In [56]: f??                                                                    
Signature: f(x, y, z)
Docstring:
Created with lambdify. Signature:

func(x, y, z)

Expression:

x*y + z

Source code:

def _lambdifygenerated(x, y, z):
    return (x*y + z)


Imported modules:
Source:   
def _lambdifygenerated(x, y, z):
    return (x*y + z)
File:      ~/mypy/<lambdifygenerated-4>
Type:      function

Read the full documentation for lambdify. Note that it is basically a lexical substitution

https://docs.sympy.org/latest/modules/utilities/lambdify.html

This documentation warns:

As a general rule, NumPy functions do not know how to operate on SymPy expressions, and SymPy functions do not know how to operate on NumPy arrays. This is why lambdify exists: to provide a bridge between SymPy and NumPy.

sympify

https://docs.sympy.org/latest/modules/core.html#module-sympy.core.sympify

says it uses eval. With x,y,z defined as symbols:

In [66]: eval('np.dot(x,y)+z')                                                  
Out[66]: x⋅y + z

In [67]: eval('np.sum(np.dot(x,y)+z)')                                          
Out[67]: x⋅y + z

In [68]: eval('np.multiply(x,y)+z')                                             
Out[68]: x⋅y + z

In other words, it just passes the symbols to the numpy functions (and/or operators),

In [69]: np.dot(x,y)                                                            
Out[69]: x⋅y

dot turns its inputs into arrays:

In [70]: np.array(x)                                                            
Out[70]: array(x, dtype=object)

In [71]: np.dot(np.array(x), np.array(y))                                       
Out[71]: x⋅y

This works because symbols have '*' and '+' defined.

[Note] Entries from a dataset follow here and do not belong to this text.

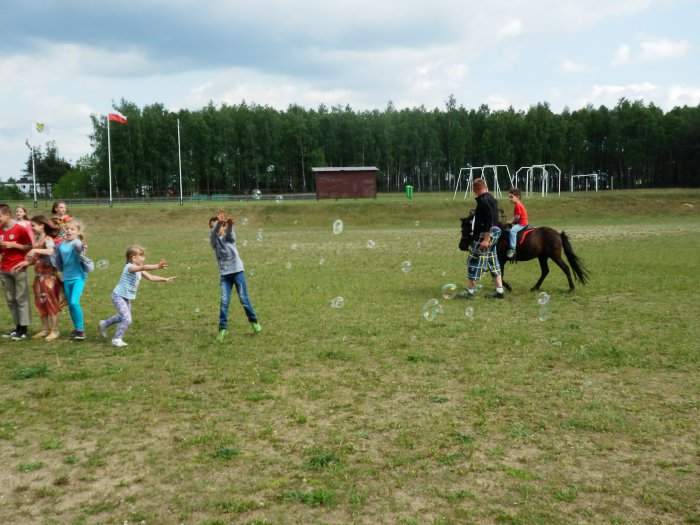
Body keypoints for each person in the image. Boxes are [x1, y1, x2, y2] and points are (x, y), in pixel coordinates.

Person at [99, 245, 175, 348]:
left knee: (122, 316)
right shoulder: (130, 267)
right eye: (142, 256)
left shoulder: (139, 269)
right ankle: (116, 339)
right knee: (127, 319)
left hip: (126, 297)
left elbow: (151, 277)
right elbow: (143, 267)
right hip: (118, 296)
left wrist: (165, 279)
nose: (144, 258)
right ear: (134, 258)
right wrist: (157, 266)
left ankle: (104, 324)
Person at [210, 211, 262, 342]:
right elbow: (213, 234)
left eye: (218, 225)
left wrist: (230, 225)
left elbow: (230, 234)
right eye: (213, 226)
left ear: (224, 227)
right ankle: (222, 329)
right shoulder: (214, 242)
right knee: (224, 302)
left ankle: (254, 322)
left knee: (244, 299)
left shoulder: (228, 237)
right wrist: (219, 224)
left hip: (238, 272)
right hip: (225, 276)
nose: (215, 228)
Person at [12, 216, 65, 341]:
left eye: (33, 225)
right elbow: (37, 258)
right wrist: (25, 263)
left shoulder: (48, 239)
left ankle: (54, 330)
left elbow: (51, 251)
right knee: (41, 304)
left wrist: (35, 249)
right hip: (38, 277)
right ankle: (45, 329)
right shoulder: (38, 239)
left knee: (51, 303)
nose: (32, 228)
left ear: (42, 225)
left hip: (49, 278)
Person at [465, 178, 506, 299]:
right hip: (495, 233)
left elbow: (489, 220)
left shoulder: (483, 201)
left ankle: (470, 292)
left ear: (475, 189)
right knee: (493, 260)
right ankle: (499, 291)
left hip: (485, 235)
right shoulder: (491, 198)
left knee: (473, 260)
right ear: (485, 187)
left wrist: (486, 239)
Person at [0, 203, 33, 340]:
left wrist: (14, 245)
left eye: (0, 216)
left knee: (21, 298)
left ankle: (24, 329)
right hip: (4, 268)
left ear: (8, 215)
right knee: (10, 299)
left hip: (18, 268)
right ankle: (17, 327)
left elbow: (29, 246)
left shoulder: (20, 229)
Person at [53, 218, 88, 340]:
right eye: (67, 229)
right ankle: (77, 329)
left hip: (78, 277)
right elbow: (58, 257)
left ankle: (81, 331)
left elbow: (79, 247)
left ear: (77, 232)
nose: (68, 231)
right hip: (67, 278)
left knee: (74, 302)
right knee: (71, 305)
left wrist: (82, 247)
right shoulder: (62, 245)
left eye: (72, 229)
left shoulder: (76, 243)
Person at [506, 188, 529, 259]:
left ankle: (512, 249)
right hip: (522, 222)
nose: (510, 199)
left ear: (518, 197)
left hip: (522, 223)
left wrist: (510, 222)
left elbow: (517, 217)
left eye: (511, 197)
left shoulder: (517, 205)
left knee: (512, 231)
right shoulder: (519, 204)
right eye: (509, 197)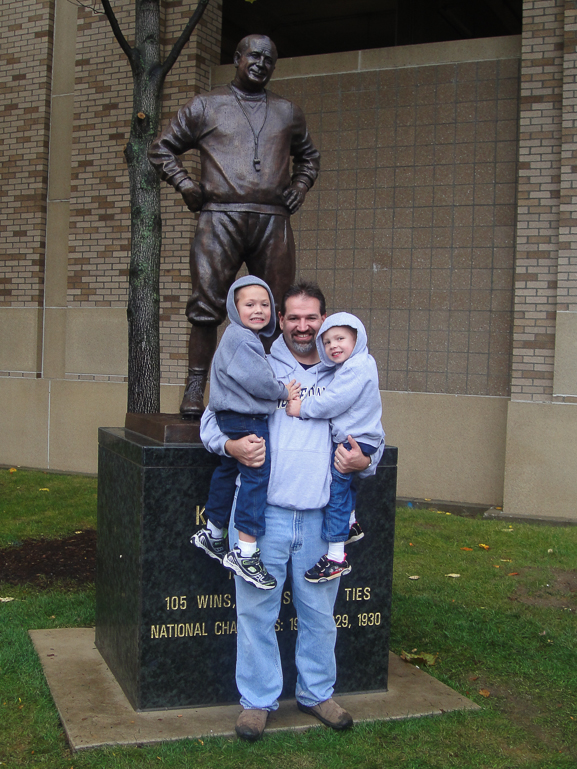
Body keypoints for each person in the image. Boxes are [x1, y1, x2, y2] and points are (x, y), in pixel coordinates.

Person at [200, 282, 385, 741]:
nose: (303, 327)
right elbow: (212, 418)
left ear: (325, 321)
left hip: (323, 518)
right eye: (294, 318)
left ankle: (317, 692)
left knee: (320, 614)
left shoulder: (345, 369)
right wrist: (230, 445)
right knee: (257, 613)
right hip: (264, 518)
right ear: (280, 320)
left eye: (312, 318)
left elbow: (371, 427)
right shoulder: (256, 361)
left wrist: (366, 461)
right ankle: (258, 702)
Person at [149, 34, 320, 417]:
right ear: (238, 57)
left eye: (269, 59)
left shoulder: (287, 111)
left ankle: (277, 385)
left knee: (277, 310)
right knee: (206, 305)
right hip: (220, 216)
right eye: (254, 56)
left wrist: (300, 186)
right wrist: (185, 185)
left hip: (272, 220)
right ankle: (196, 385)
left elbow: (309, 157)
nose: (261, 63)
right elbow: (161, 148)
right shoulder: (207, 105)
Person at [192, 276, 299, 590]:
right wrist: (283, 391)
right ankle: (246, 552)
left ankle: (213, 533)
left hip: (231, 418)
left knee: (227, 472)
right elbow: (258, 381)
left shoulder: (238, 338)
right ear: (234, 308)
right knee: (255, 478)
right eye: (249, 304)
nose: (258, 310)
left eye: (264, 304)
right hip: (247, 420)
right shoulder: (242, 338)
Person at [286, 313, 384, 582]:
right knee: (346, 485)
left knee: (336, 491)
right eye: (327, 342)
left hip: (355, 440)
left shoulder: (356, 368)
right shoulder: (358, 365)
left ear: (357, 338)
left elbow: (331, 402)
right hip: (361, 436)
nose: (333, 346)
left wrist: (300, 408)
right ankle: (350, 524)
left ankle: (336, 557)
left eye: (340, 339)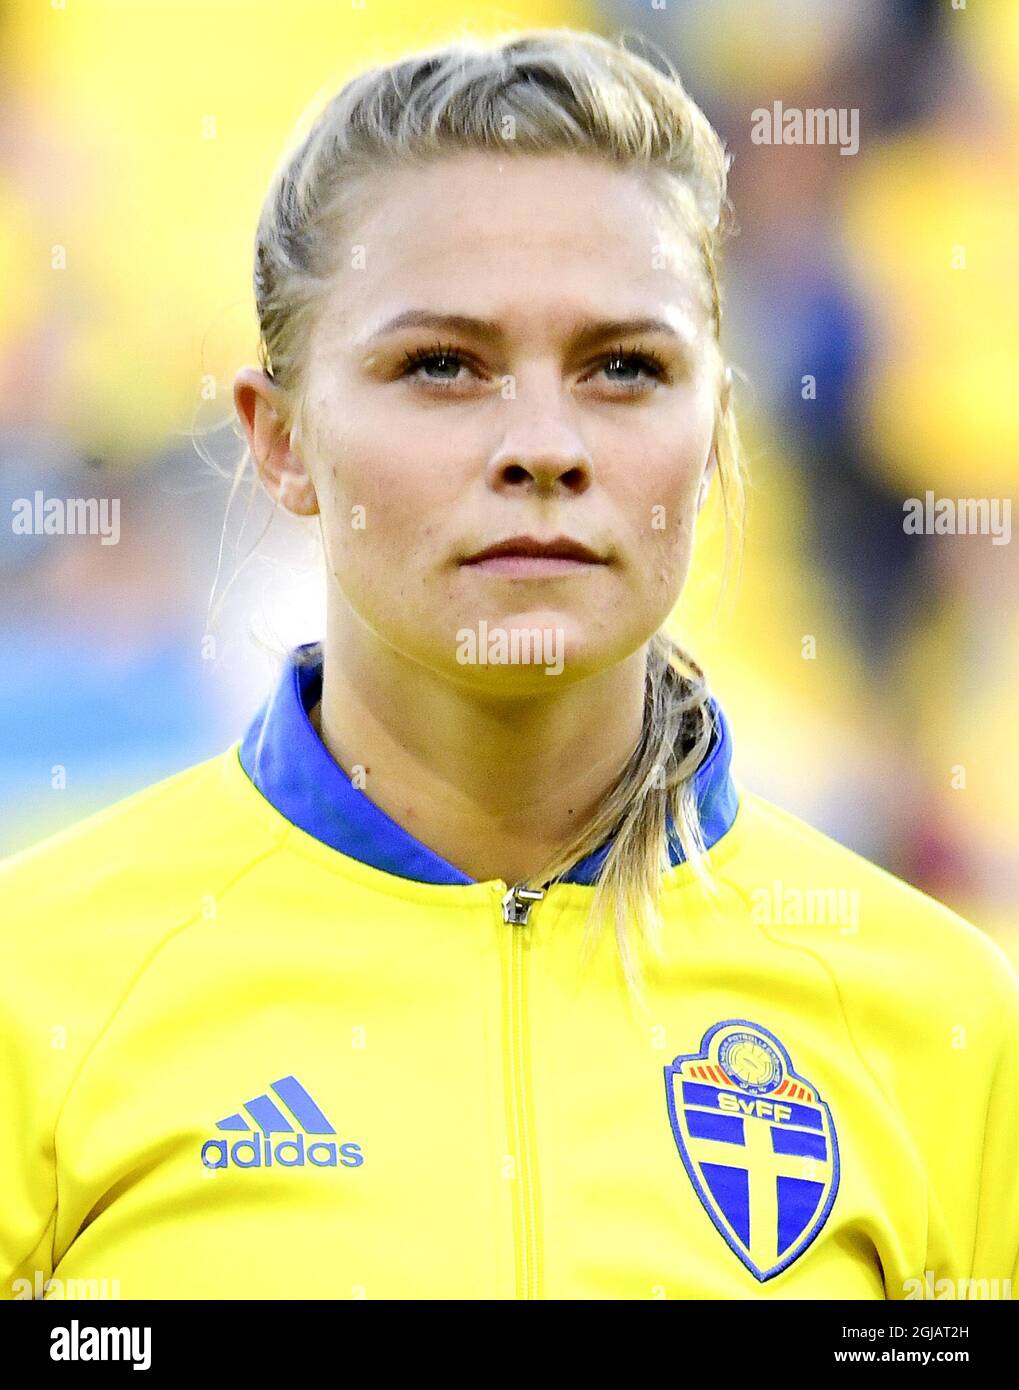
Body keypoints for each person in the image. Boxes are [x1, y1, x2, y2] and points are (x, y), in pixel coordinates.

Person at [2, 28, 1016, 1302]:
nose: (544, 444)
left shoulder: (944, 1017)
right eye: (441, 365)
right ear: (281, 443)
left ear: (712, 435)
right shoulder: (34, 989)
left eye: (624, 368)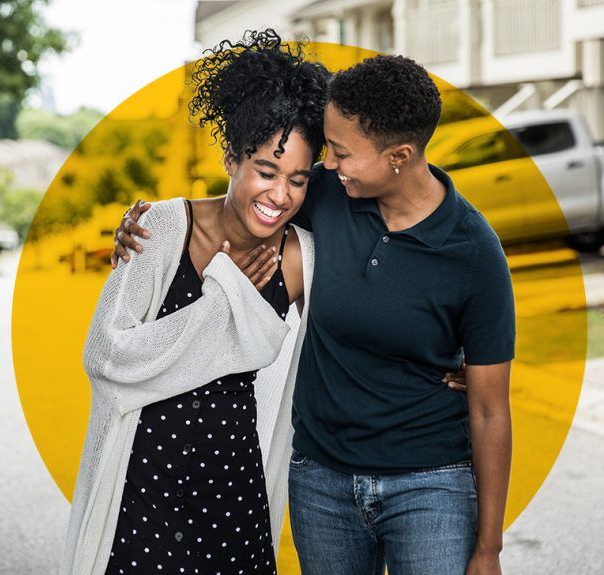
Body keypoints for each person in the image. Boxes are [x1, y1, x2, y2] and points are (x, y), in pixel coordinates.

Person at [114, 54, 515, 575]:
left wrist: (489, 550)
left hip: (429, 484)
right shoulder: (328, 192)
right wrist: (158, 222)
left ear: (399, 156)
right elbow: (250, 192)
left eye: (342, 153)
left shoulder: (473, 253)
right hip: (320, 482)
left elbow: (490, 410)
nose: (329, 164)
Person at [60, 30, 330, 575]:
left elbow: (359, 331)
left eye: (297, 181)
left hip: (232, 489)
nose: (279, 196)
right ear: (232, 158)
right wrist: (221, 301)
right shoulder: (163, 228)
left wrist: (448, 361)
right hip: (141, 484)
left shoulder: (301, 259)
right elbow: (106, 355)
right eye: (266, 171)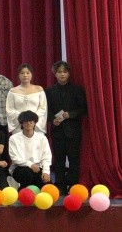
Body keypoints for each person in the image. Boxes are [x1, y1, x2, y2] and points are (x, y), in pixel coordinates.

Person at [45, 60, 87, 193]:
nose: (62, 74)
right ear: (55, 74)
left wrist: (70, 114)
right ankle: (60, 185)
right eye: (59, 72)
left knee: (74, 159)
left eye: (65, 72)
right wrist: (53, 120)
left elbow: (83, 109)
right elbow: (46, 110)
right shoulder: (49, 91)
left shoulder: (77, 90)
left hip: (73, 130)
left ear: (69, 73)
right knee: (59, 160)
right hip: (57, 130)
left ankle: (73, 184)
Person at [8, 110, 52, 188]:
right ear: (21, 123)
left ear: (35, 122)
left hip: (38, 168)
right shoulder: (14, 138)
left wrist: (46, 172)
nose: (28, 123)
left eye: (31, 121)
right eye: (25, 121)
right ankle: (22, 192)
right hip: (19, 168)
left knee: (47, 185)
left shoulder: (42, 138)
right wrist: (30, 164)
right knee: (27, 174)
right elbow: (14, 158)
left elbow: (46, 156)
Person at [6, 64, 47, 135]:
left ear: (31, 74)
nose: (25, 75)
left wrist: (32, 118)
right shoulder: (12, 91)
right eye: (22, 73)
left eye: (28, 73)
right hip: (19, 124)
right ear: (18, 75)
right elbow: (9, 109)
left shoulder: (39, 89)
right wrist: (23, 117)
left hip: (36, 124)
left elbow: (43, 108)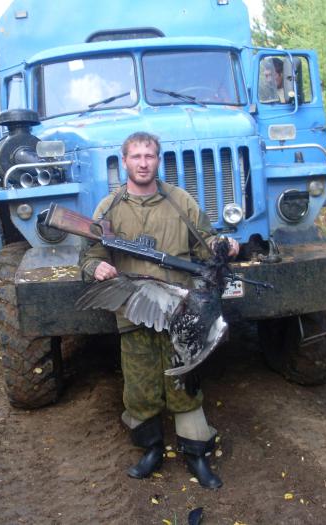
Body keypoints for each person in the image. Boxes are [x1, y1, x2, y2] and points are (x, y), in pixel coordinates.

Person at [79, 131, 239, 489]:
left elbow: (205, 244)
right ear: (125, 162)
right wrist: (96, 269)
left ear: (158, 160)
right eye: (135, 156)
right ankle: (150, 450)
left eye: (149, 156)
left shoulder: (180, 201)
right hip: (134, 310)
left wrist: (224, 245)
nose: (142, 163)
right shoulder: (108, 208)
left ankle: (197, 455)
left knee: (186, 380)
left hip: (183, 312)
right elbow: (90, 254)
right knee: (140, 386)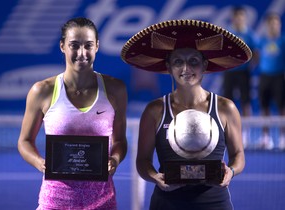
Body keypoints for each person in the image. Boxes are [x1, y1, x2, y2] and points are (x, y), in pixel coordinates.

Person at [121, 19, 250, 210]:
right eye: (178, 62)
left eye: (193, 61)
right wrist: (155, 177)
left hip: (214, 204)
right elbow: (142, 161)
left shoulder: (225, 107)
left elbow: (238, 155)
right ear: (169, 66)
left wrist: (231, 171)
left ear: (205, 65)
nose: (186, 69)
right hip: (167, 203)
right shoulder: (154, 110)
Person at [17, 17, 128, 209]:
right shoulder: (41, 91)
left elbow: (120, 141)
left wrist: (115, 159)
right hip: (54, 201)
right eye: (74, 45)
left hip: (103, 202)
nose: (82, 53)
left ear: (97, 47)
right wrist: (40, 163)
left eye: (88, 45)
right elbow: (24, 141)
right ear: (62, 46)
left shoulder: (116, 89)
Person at [222, 6, 257, 148]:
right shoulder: (227, 33)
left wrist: (250, 66)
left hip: (244, 73)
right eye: (237, 16)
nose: (239, 18)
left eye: (242, 16)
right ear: (233, 17)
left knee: (245, 102)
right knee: (226, 103)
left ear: (244, 18)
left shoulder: (249, 34)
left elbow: (256, 53)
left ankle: (246, 135)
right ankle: (226, 133)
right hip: (229, 72)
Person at [256, 13, 285, 150]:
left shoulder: (283, 40)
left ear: (279, 25)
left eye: (276, 23)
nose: (274, 25)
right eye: (271, 23)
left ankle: (282, 138)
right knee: (264, 108)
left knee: (282, 109)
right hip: (265, 78)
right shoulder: (262, 41)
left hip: (279, 78)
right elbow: (256, 56)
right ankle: (266, 138)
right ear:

sympy docs warn that evaluating numpy does not 'know' anything about sympy objects. It treats them as object dtype arrays, which may or might not work:

In [72]: sin(x)       # sympy sin                                                          
Out[72]: sin(x)

In [73]: np.sin(x)        # numpy sin                                                      
---------------------------------------------------------------------------
AttributeError                            Traceback (most recent call last)
AttributeError: 'Symbol' object has no attribute 'sin'

The above exception was the direct cause of the following exception:

TypeError                                 Traceback (most recent call last)
<ipython-input-73-92f2c2d0df9d> in <module>
----> 1 np.sin(x)

TypeError: loop of ufunc does not support argument 0 of type Symbol which has no callable sin method

The np.sin does np.sin(np.array(x)) and then delegates the action to a sin method of x - which does not exist.